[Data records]
-------

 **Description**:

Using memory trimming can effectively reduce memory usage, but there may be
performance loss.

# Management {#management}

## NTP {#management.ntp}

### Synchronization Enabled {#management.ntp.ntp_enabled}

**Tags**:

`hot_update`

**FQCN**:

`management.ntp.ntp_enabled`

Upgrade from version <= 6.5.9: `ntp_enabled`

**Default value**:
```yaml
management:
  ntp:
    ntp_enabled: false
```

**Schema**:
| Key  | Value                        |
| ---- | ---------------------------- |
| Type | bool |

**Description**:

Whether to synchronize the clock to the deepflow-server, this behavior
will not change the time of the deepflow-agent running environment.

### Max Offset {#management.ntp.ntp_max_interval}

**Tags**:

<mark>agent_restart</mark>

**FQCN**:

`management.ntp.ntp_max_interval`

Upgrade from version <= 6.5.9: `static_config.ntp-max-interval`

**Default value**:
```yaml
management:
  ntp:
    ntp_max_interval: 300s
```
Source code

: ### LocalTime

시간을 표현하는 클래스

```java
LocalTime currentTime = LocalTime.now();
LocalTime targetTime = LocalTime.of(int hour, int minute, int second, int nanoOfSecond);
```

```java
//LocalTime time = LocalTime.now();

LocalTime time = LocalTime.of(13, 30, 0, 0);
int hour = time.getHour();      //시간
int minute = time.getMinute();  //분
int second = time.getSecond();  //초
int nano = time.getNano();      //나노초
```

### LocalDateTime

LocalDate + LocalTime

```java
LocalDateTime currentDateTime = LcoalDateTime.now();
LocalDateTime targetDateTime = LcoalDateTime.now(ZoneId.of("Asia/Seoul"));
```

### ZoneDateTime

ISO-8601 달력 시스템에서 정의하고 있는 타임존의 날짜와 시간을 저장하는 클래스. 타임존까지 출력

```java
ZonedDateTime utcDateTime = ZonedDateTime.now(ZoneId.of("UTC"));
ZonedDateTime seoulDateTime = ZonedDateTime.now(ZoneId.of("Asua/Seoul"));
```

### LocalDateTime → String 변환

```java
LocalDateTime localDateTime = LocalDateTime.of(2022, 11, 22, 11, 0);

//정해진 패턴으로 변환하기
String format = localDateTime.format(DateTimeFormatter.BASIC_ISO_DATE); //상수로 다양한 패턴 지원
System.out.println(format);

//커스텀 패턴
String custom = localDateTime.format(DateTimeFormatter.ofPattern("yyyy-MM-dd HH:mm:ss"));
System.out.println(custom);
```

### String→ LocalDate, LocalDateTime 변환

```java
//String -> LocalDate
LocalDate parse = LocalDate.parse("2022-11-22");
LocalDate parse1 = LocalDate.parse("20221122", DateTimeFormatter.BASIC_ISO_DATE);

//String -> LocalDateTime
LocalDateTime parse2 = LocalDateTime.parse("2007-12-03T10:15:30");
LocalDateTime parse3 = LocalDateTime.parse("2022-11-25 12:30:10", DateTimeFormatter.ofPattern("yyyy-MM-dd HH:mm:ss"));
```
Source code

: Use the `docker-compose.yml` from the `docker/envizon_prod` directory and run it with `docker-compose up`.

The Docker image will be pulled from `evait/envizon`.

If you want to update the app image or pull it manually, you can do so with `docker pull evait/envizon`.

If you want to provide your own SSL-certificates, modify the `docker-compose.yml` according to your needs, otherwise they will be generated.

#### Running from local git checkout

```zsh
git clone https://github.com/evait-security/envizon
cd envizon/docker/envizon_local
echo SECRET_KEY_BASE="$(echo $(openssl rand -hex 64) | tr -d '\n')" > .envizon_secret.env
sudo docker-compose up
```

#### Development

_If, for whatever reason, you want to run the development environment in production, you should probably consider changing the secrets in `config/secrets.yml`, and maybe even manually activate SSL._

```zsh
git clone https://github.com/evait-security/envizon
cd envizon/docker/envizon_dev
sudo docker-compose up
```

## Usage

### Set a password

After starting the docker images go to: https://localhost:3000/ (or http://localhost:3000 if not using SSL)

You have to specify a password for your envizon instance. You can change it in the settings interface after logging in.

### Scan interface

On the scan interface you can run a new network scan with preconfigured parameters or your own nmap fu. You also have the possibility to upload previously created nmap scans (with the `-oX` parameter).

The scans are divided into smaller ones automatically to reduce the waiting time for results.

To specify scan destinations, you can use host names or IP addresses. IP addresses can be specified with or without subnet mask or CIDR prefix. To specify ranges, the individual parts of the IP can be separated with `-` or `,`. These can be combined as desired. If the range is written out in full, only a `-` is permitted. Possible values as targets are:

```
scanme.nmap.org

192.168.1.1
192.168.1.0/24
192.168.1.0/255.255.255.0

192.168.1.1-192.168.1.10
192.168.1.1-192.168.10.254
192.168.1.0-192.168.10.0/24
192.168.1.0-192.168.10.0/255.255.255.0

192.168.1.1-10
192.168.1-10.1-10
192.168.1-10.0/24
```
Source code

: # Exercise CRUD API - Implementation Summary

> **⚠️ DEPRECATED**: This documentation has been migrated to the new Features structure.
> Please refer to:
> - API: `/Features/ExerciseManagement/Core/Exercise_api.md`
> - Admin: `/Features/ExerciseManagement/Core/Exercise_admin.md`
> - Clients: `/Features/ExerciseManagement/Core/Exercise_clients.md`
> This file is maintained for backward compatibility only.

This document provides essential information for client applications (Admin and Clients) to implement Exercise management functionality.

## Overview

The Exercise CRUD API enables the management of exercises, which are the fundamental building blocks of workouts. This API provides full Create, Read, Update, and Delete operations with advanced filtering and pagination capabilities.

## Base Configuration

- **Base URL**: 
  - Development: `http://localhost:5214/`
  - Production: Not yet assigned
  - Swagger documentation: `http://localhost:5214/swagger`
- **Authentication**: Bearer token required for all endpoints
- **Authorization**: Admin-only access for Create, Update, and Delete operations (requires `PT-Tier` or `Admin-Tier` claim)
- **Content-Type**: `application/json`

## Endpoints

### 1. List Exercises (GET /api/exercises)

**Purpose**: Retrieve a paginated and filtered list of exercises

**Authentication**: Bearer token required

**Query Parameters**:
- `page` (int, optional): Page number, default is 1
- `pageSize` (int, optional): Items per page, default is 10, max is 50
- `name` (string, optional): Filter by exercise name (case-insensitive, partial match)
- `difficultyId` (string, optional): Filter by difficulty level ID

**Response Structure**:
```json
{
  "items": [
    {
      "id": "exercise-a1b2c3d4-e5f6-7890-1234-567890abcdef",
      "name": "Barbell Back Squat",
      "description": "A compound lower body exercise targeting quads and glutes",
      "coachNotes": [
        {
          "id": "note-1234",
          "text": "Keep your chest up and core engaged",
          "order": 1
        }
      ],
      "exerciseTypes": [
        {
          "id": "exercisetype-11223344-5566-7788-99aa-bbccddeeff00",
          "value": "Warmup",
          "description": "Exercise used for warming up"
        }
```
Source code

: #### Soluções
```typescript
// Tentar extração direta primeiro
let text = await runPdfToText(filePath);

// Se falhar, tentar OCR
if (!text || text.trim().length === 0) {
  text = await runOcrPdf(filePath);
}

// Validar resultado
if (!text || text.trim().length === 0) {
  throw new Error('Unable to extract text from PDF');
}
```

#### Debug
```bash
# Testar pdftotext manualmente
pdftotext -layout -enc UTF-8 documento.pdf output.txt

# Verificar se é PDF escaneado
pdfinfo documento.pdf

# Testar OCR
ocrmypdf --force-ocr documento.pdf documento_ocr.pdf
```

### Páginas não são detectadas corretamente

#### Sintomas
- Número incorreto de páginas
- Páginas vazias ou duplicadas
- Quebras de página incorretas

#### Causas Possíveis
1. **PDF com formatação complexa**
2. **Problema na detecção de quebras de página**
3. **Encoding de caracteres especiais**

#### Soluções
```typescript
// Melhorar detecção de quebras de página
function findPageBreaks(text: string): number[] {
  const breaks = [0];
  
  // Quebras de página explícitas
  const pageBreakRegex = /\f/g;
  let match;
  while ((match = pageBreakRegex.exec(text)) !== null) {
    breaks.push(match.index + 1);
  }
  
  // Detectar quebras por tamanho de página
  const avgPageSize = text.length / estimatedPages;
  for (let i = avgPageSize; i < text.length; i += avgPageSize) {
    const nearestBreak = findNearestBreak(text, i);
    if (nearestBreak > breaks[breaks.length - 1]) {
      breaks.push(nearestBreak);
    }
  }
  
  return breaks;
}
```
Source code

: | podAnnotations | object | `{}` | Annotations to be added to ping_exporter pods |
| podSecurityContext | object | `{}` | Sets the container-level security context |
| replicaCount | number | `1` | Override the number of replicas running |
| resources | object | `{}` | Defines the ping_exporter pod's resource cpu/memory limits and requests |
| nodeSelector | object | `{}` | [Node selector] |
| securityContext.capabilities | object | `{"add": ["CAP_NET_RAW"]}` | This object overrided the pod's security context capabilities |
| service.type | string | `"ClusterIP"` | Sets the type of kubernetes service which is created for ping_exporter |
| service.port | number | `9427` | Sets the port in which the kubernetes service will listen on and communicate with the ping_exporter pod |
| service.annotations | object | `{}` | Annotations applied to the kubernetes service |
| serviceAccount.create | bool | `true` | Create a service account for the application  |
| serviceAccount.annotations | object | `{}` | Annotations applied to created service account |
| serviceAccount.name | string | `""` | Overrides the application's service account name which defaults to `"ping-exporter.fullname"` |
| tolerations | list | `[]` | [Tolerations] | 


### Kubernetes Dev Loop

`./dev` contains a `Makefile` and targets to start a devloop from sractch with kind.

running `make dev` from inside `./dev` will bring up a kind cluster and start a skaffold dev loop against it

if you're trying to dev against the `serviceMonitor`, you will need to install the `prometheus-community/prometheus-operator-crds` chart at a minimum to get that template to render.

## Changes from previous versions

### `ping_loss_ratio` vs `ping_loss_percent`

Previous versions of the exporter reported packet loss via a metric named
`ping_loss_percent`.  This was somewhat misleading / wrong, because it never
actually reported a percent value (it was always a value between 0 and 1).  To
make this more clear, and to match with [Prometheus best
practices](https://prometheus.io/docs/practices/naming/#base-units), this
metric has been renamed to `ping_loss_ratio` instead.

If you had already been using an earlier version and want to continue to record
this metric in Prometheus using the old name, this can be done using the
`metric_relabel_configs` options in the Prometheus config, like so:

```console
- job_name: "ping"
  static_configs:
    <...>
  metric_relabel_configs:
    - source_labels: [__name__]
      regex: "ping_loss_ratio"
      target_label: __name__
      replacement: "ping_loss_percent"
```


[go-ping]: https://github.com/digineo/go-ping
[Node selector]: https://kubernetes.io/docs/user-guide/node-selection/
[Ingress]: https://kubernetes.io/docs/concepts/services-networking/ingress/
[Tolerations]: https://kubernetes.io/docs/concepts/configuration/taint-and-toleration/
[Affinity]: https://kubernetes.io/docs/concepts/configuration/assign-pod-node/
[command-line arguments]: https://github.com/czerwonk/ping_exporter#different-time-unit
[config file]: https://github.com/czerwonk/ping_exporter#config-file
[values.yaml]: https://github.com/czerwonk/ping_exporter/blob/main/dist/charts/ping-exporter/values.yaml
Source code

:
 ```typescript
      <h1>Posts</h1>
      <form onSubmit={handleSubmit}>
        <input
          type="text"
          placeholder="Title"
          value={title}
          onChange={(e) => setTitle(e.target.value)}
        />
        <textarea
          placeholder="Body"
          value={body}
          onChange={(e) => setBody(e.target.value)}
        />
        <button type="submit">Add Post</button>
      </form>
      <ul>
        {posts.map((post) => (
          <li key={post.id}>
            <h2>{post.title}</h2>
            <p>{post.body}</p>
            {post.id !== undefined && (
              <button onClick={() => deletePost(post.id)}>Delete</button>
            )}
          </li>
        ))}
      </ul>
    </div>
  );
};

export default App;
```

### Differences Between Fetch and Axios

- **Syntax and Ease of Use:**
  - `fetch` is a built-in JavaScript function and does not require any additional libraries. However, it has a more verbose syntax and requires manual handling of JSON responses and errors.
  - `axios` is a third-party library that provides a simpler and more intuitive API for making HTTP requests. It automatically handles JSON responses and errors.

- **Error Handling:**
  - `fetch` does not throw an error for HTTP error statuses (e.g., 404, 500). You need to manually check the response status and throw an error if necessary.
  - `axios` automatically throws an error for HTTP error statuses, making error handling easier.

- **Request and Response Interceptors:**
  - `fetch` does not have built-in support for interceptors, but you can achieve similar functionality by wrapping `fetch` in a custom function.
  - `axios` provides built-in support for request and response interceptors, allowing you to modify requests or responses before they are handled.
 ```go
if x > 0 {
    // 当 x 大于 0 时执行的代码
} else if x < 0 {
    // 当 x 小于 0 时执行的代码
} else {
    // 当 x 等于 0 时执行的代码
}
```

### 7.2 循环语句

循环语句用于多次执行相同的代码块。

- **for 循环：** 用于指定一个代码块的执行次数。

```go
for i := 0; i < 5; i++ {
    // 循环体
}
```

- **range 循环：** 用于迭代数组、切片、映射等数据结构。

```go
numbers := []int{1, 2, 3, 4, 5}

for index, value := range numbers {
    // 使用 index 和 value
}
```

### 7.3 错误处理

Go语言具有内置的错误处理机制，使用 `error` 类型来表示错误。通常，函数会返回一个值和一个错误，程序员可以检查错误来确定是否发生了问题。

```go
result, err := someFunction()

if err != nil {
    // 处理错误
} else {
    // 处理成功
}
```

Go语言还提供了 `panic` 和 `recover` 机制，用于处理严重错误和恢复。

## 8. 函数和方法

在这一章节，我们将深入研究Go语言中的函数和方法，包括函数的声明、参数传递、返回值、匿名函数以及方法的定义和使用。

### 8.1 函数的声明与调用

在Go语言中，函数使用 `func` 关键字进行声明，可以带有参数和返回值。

-------

Your assignment ▸
The first line of the entries, the line with "<mark>agent_restart</mark>", and every line between them should be retyped exactly, and nothing else.

Answer for this exercise ▸
 **Description**:

Using memory trimming can effectively reduce memory usage, but there may be
performance loss.

# Management {#management}

## NTP {#management.ntp}

### Synchronization Enabled {#management.ntp.ntp_enabled}

**Tags**:

`hot_update`

**FQCN**:

`management.ntp.ntp_enabled`

Upgrade from version <= 6.5.9: `ntp_enabled`

**Default value**:
```yaml
management:
  ntp:
    ntp_enabled: false
```

**Schema**:
| Key  | Value                        |
| ---- | ---------------------------- |
| Type | bool |

**Description**:

Whether to synchronize the clock to the deepflow-server, this behavior
will not change the time of the deepflow-agent running environment.

### Max Offset {#management.ntp.ntp_max_interval}

**Tags**:

<mark>agent_restart</mark>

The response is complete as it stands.